My accounting professor made the subject interesting by stressing how not one single number on any financial statement besides some cash flow figures can be verified. Pretty much everything from balance sheets’ assets and liabilities to income statements’ revenues and expenses is subject to managers’ (sometimes “creative”) interpretation. In publicly-held firms, financial statements are important to shareholders who use them to assess the performance of their investments. This requires management, however, to report financials that reflect reality. In truth, management can use accounting concepts such as depreciation, asset securitization (aka CDOs), and expense capitalization to distort a firm’s performance or just straight-up lie.
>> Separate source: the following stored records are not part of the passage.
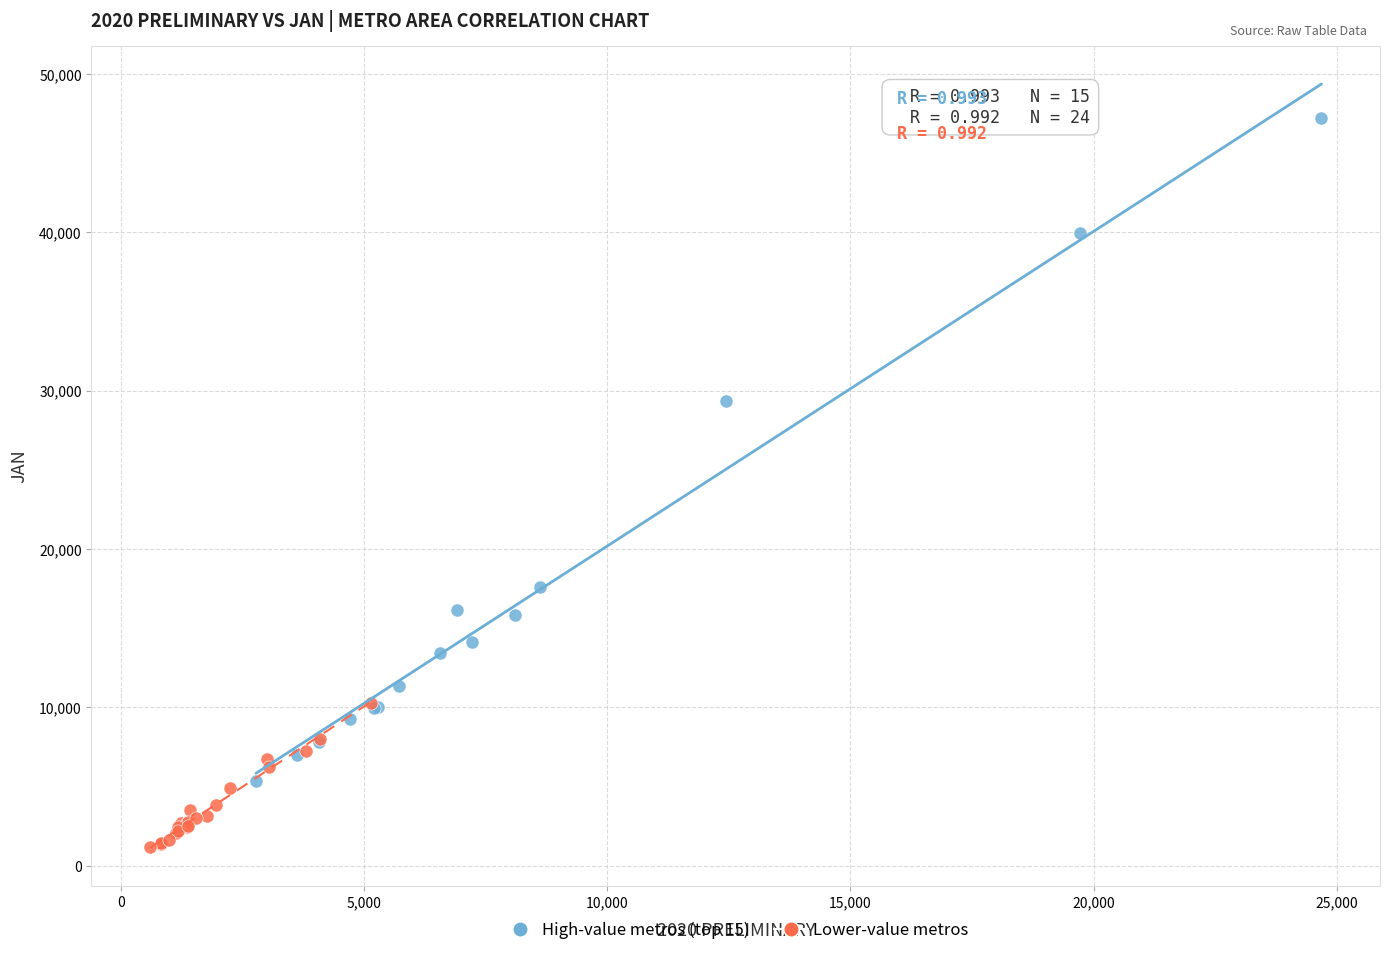

Which series has the widest spread of Y values?

High-value metros (top 15)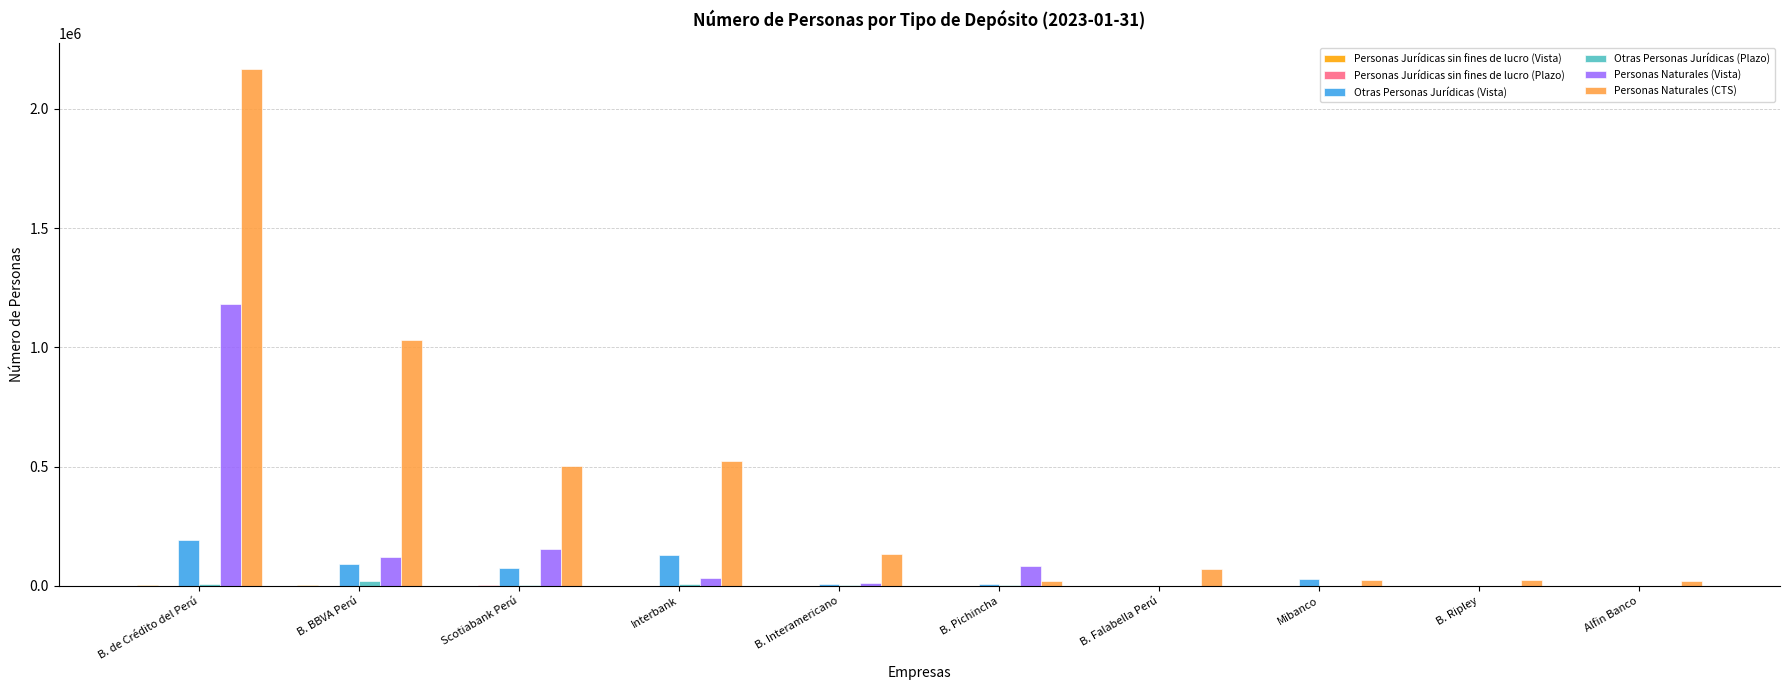

How many data points does each series have?

10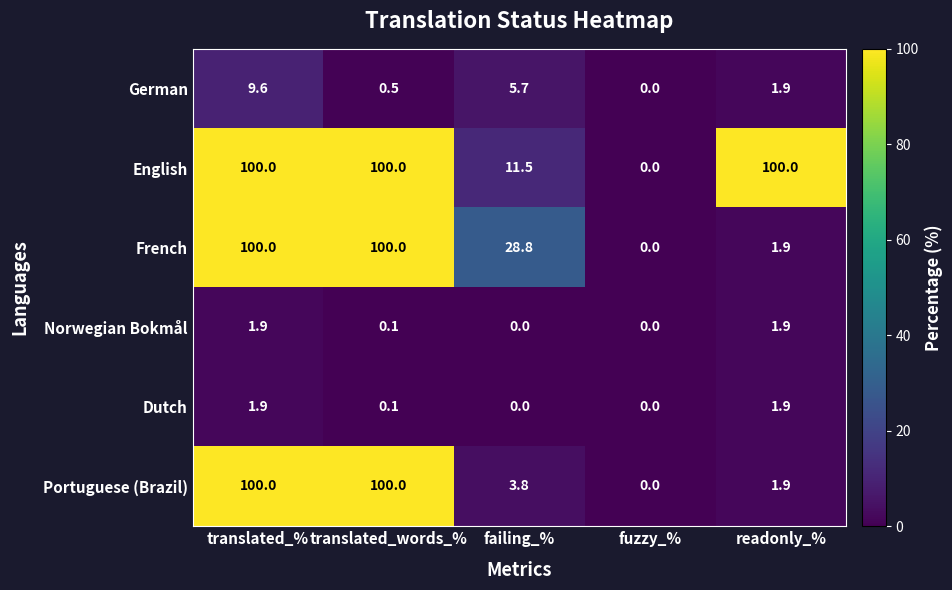

What is the sum of all German values?

17.7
So let’s say you have a chunk of disposable income in your pocket, and instead of splurging on the newest tech gadget or Gucci handbag, you decide to invest it in stocks. How do you pick a good one? Bad news: 99% of people have no idea, including all those fund managers who are paid millions in fees to pretend like they know. So, of course, this post won’t tell you how to invest your money, but you may learn what to watch out for. One of the things to be aware of is telling responsible managers apart from false promoters.

I recommend you start by reading The Intelligent Investor by Benjamin Graham, an American economist and the father of value investing. If you get this edition with Jason Zweig’s commentary, you’ll learn that trustworthy managers are those who don’t pander to the investing public or act as “hype-o-chondriacs” spewing glowing press releases. Zweig gives advice such as checking Form 4 on EDGAR, a public, online database of corporate financial information, for repeated big sales of equity by senior executives. If executives don’t put their money where their mouths are, why should you?

Other things to be on the lookout for:

  • non-recurring charges that recur consistently
  • “extraordinary” items so frequent they become ordinary
  • EBITDA that appears more than net income
  • pro forma” earnings that cover actual losses

Although my professor made accounting fun, I think it can be taught in a more exciting way. Think CSI – Forensic Accounting. Begin the class by slapping a transparency of Enron’s 2000 balance sheet on the overhead projector. The professor’s first words to the class: “Can anybody tell me what this is?” A student raises his/her hand and answers, “A balance sheet.”

“Wrong!” The professor would reply. “This is a crime scene. This deceived creditors and destroyed the life-savings of thousands of Enron employees. This is the scene of unchecked greed.”

Wouldn’t that be an amazing course? I would totally take this course.